Work instructions:
Across the entries below, how many lines have the string "Management" in them? Reply with only the number.

Top of Data section

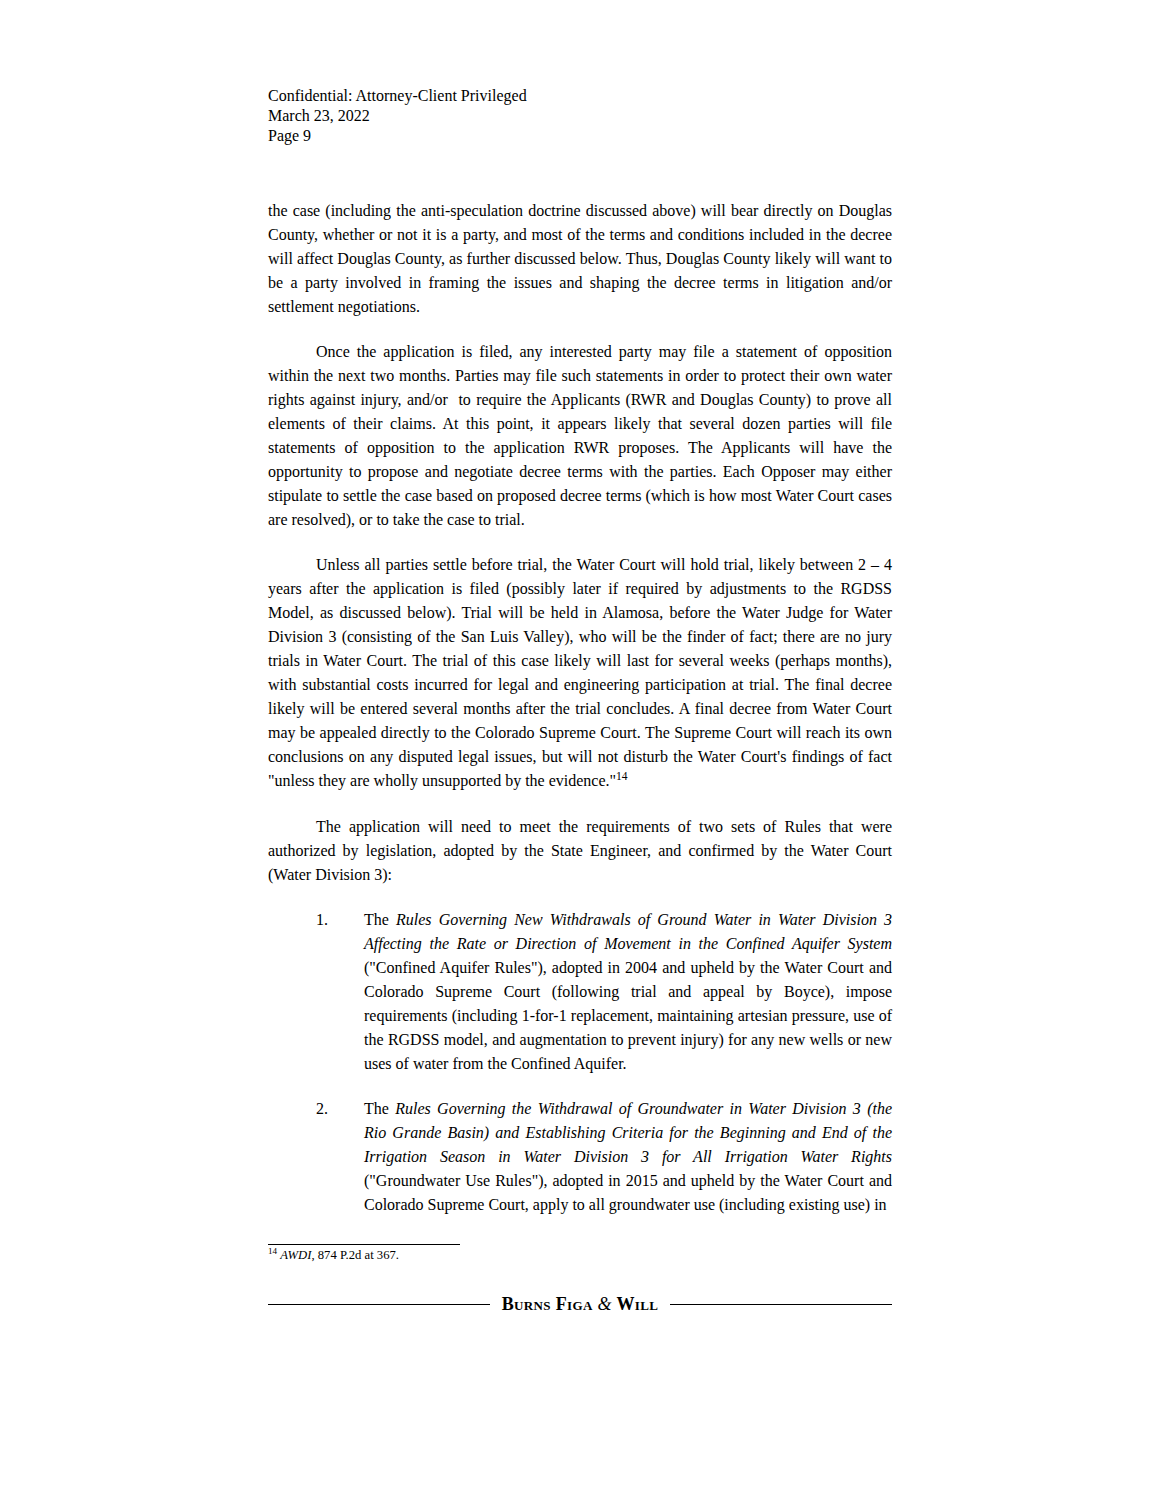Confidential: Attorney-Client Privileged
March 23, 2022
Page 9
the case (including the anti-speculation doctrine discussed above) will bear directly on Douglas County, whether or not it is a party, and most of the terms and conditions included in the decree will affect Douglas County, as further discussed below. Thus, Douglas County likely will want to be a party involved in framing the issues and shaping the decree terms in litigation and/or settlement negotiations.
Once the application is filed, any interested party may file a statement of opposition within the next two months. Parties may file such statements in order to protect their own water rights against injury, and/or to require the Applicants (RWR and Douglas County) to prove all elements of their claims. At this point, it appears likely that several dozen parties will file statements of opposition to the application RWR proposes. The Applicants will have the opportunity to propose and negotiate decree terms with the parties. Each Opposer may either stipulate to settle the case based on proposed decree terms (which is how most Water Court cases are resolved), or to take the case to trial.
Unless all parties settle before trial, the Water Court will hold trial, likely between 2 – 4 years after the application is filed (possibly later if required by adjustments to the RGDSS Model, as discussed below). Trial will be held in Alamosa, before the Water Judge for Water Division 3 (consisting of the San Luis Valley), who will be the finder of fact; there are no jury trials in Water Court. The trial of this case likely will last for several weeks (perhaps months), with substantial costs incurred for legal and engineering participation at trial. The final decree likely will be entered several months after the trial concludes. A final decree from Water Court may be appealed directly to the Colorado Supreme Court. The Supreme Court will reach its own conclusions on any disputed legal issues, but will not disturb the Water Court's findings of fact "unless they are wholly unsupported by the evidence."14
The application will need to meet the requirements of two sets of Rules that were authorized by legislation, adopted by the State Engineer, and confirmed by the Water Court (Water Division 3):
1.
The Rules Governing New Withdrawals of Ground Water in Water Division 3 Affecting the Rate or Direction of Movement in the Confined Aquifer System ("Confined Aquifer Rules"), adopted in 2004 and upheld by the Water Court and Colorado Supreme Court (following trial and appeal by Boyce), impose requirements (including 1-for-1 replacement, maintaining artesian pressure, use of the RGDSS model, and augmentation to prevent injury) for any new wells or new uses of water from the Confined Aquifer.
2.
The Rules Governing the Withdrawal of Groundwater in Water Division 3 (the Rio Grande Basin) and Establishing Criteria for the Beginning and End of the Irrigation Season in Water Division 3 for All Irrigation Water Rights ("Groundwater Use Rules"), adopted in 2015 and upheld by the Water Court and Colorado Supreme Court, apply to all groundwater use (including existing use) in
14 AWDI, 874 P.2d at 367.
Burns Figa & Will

Bottom of Data section
Top of Data section

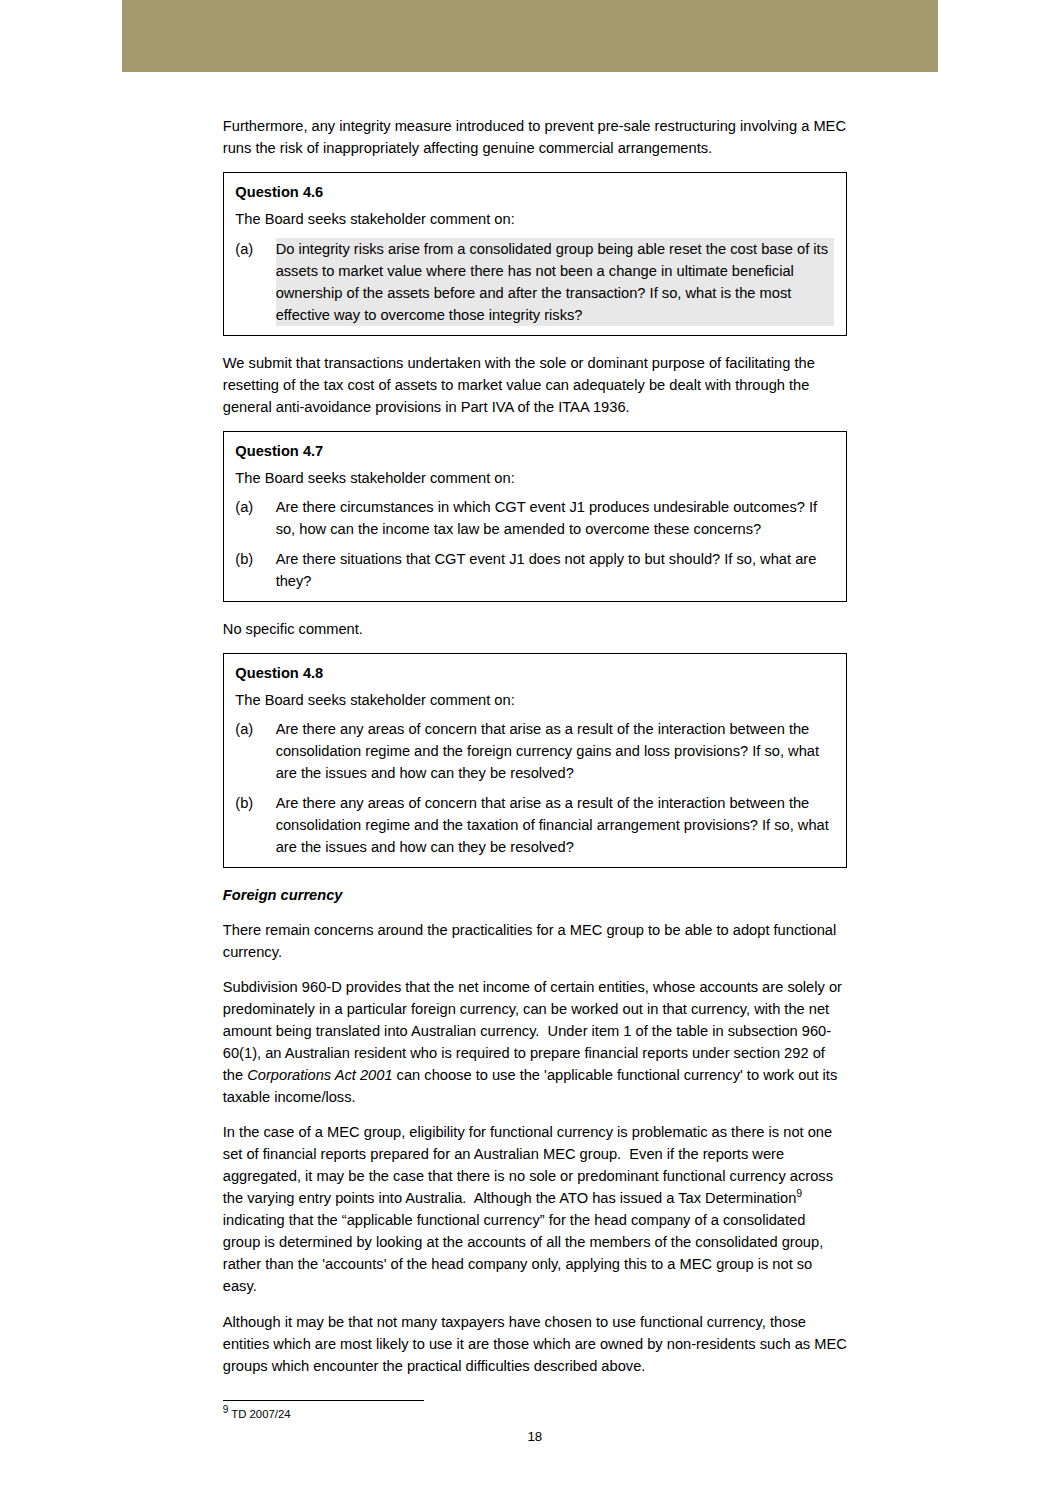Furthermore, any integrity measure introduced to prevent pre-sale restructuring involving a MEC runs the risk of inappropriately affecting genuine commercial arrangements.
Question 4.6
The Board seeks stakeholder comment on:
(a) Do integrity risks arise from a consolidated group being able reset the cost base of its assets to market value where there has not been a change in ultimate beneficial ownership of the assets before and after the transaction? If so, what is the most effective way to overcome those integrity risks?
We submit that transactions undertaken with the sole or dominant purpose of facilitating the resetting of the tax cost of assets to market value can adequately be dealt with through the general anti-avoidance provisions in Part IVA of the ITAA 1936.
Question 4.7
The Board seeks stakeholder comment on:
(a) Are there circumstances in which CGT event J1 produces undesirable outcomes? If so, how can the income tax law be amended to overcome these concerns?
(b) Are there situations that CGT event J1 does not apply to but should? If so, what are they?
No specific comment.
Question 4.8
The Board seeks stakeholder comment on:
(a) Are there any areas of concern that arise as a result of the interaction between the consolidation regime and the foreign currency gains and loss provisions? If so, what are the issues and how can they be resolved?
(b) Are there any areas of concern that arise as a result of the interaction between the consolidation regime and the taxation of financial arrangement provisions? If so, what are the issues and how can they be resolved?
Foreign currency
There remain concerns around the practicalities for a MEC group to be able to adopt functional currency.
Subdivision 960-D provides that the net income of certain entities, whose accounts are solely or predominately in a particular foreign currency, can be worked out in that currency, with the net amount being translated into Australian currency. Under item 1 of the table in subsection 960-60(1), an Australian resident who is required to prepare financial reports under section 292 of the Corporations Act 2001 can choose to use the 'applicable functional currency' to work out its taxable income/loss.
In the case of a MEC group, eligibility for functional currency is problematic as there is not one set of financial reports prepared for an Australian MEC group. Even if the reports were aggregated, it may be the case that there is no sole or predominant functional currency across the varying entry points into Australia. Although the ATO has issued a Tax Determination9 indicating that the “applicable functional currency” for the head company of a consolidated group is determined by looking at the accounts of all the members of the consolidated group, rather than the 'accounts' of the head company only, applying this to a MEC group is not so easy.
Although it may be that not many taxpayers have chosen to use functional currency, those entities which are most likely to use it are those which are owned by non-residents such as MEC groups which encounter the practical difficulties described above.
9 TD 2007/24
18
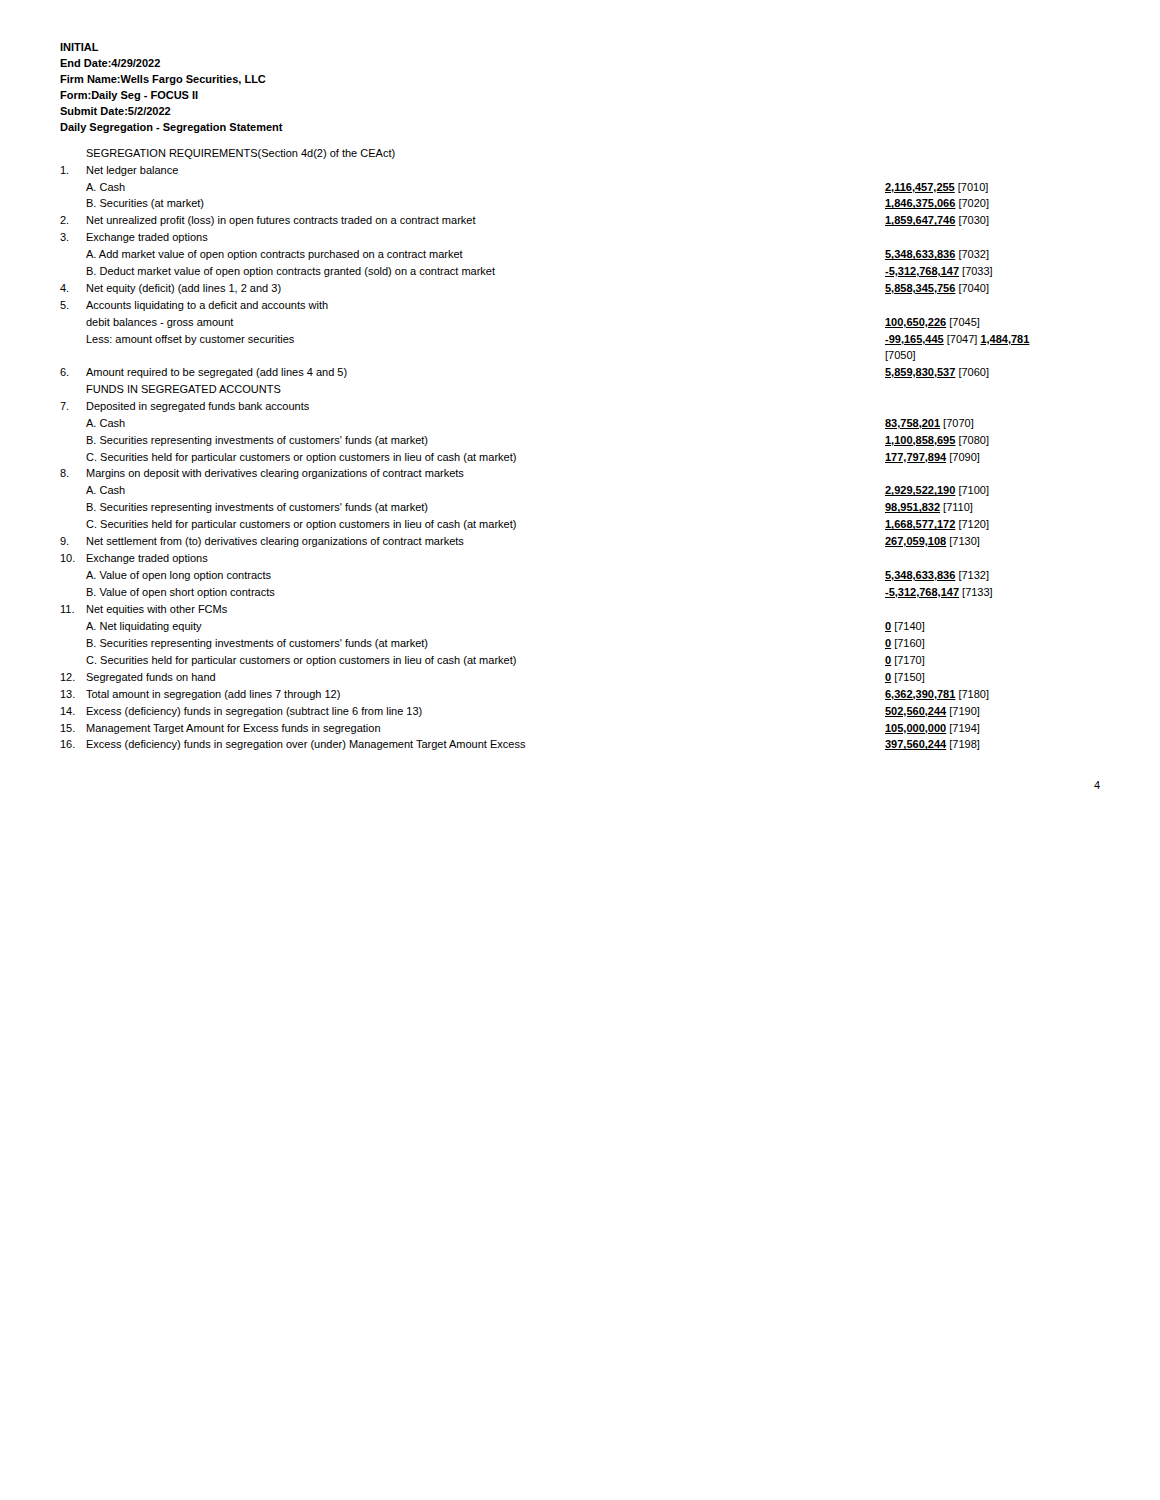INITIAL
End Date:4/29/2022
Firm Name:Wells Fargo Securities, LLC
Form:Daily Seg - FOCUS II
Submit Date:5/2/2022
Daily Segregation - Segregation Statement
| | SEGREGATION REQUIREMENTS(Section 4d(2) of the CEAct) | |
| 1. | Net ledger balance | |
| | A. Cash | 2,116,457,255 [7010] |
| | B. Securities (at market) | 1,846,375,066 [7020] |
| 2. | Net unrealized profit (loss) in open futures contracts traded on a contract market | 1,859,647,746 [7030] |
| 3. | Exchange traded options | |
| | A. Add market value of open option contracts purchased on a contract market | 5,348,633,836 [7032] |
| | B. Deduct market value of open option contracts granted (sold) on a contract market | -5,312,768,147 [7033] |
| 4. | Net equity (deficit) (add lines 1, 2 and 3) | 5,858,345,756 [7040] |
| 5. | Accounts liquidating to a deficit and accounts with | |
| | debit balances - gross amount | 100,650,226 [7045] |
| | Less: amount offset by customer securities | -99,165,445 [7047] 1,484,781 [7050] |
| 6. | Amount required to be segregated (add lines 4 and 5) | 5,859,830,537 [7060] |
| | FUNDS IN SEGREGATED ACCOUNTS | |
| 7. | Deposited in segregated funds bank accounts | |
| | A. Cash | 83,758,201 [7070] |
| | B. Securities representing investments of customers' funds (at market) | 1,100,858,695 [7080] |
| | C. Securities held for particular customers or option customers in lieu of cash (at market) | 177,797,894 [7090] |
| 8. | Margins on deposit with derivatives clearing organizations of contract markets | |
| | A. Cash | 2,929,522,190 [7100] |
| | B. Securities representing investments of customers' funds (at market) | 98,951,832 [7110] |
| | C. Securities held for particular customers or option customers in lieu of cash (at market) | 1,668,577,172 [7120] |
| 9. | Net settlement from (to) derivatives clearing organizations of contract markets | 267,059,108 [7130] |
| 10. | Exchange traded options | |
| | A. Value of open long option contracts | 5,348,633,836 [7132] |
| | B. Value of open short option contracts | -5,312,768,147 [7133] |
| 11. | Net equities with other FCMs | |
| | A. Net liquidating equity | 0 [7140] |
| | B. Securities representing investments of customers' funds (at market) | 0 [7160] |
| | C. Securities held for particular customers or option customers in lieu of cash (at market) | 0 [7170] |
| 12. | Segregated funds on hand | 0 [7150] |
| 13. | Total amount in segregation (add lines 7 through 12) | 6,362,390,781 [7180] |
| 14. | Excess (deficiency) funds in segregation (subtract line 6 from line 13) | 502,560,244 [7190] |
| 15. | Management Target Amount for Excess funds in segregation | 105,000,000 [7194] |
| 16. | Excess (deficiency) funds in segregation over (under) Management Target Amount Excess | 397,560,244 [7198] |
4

Bottom of Data section

Solution for this task:
2